A car moving with uniform acceleration covers 450m in a 5 second interval and covers 700m in the next 5 second interval. The acceleration of the car is * 25m/s2 7m/s2 50m/s2 10m/s2
Answers
Given :
Initial distance of the car = 450 m .
Initial time taken = 5 s .
Initial velocity of the car ( u ) = 450 m / 5 s ⇒ 90 m/s .
Final distance covered by the car = 700 m .
Final time taken by the car = 5 s .
Final velocity of the car ( v )= 700 m / 5 s ⇒ 140 m/s .
Time taken to change the velocity ( t ) = 5 s .
Acceleration is the rate of change of velocity per unit time .
Change of velocity is = final velocity - initial velocity .

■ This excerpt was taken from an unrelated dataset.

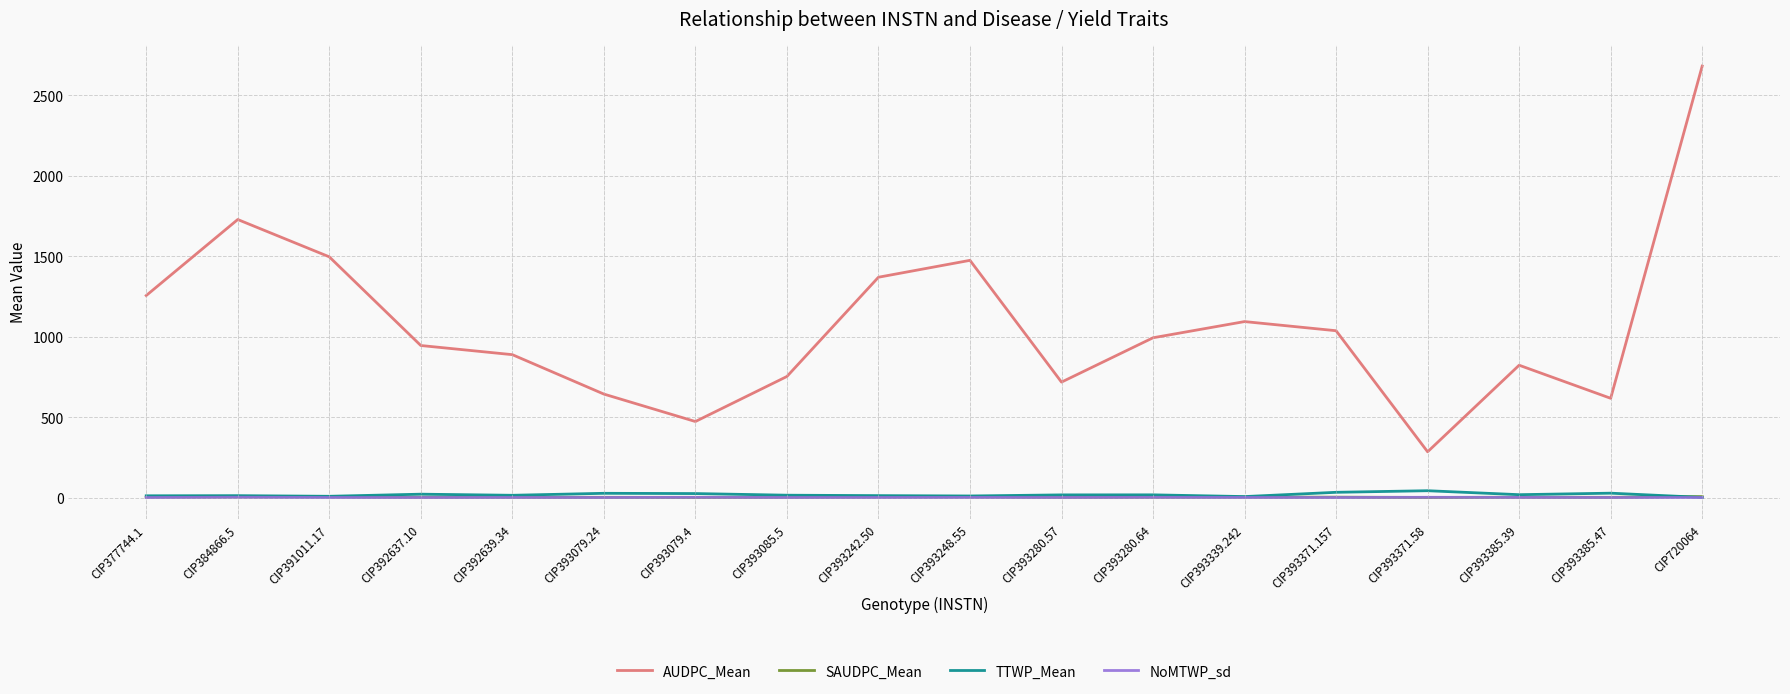

What is the difference between the second highest and minimum values in the AUDPC_Mean series?

1443.7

The acceleration of the car is 10 m/s².
NOTE :
The acceleration can be calculated by subtracting the final velocity and the initial velocity and by dividing it " with the time taken to change the initial and final velocity "
Solution:-
Given :-
For First 5 Seconds,
Initial Velocity = Total Distance Travelled/ Time Taken
=> Initial Velocity = (450/5) m/s
=> Initial Velocity = 90 m/s.
For Next 5 Seconds,
Final Velocity = Distance Travelled / Time Taken
=> Final Velocity = 700/5 m/s
=> Final Velocity = 140 m/s.
Now,
Change in Velocity due to Acceleration;
Change in Velocity= (Final Velocity- Initial Velocity)/ Time Taken
=> Change in Velocity = (140 - 90)/5
=> Change in Velocity = 50/5
=> Change in Velocity = 10 m/s^2.
Hence,
The Acceleration of the Car is 10 m/s^2.